The Kyle Report

The Kyle Report

Wednesday, February 3, 2021

Kyle police call city “hotbed for sex offenders”

You can add yet another distinction to the city of Kyle. In addition to being “The Pie Capital of Texas” and whatever honor the city plans to bestow upon itself for selling the first fajita in the entire Free World, the city, according to the police officer whose job it is to monitor such things, can now add the title of “Hotbed for sex offenders.”

And despite cautions from Mayor Travis Mitchell and council member Michael Tobias that the City Council might be trampling on the civil rights of some of its citizens, the majority of the Council voiced arguments last night I had not head in more than 60 years, back during the days when local officials were trying to pass laws prohibiting members of racial minorities from living in certain communities. “As a mother, I just don’t want one of those types of people living next door to me,” said council members Yvonne Flores-Cale and Ashlee Bradshaw.

This all came about during the City Council’s discussion of an idea from the Kyle Police Department that would essentially prohibit a person convicted of a sexual offense against a child from living anywhere in the city. They could purchase a home in Kyle, the police admitted, but they could not live in that home.

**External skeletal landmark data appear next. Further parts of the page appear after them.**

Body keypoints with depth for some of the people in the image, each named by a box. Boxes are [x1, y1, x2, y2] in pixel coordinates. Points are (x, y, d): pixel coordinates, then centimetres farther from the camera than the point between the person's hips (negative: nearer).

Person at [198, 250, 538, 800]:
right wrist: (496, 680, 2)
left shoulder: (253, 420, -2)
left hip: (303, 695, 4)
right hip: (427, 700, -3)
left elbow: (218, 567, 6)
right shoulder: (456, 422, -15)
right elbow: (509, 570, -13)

“These people do have civil rights,” Tobias said. “They did serve their time. They are paying the price for it. But they are still part of our society, still part of our city. They work. They could be business owners. They could be living a perfectly normal life.”

“But we have to feel safe in our homes,” Flores-Cale said, although she stopped short of advocating a similar ordinance against persons convicted of home invasions, rapes, or even home burglaries.

City attorney Paige Saenz said the courts have ruled such laws are constitutional as long as there are still places within the city in which a sex offender could live. Although it appears there are small pockets on the fringes of the city that would not be covered by the ordinance, it doesn’t appear any residences are located in these pockets. The proposal presented last night would bar a registered sex offender from living anywhere within 1,500 feet from “where children commonly gather.” Mayor Mitchell asked the police department to return with maps that showed what areas would be covered with that footage at various intervals between 1,000 and 1,500 feet from those areas. He did not, however, specifically ask to determine what, if any, type of housing is available in those areas that are not impacted by the ordinance.

It’s also interesting to note that Texas law allows registered sex offenders to carry guns beginning on the fifth year anniversary of being finished with that person’s sentence, including probation. In other words, five years after their sentence, registered sex offenders can drive into Kyle and shoot local citizens, but this ordinance would not allow them to live among them.

“We’re five minutes south of Austin, right next to San Marcos,” officer Dago Pates, who first came up with the idea for the ordinance, told the Council last night. “We’re a hotbed for sex offenders to want to be in. The price is right, The location is right. We’ve just had an influx of sex offenders coming in.” That “influx,” he said, totaled 68 persons living in Kyle who are registered with the state as a sex offender. The ordinance would not affect any of those 68 who are currently homeowners, but if they are leaseholders, they would be prohibited from renewing those leases. Bradshaw said she would be in favor of riding all 68 out of town on a rail.

The next step is for the Council to consider adopting such an ordinance, which could possibly take two separate votes and, one would assume, a public hearing attached at least to the first reading of the proposal. It is expected the Council will take up debate and possibly vote on a first reading at its next meeting, Feb. 16.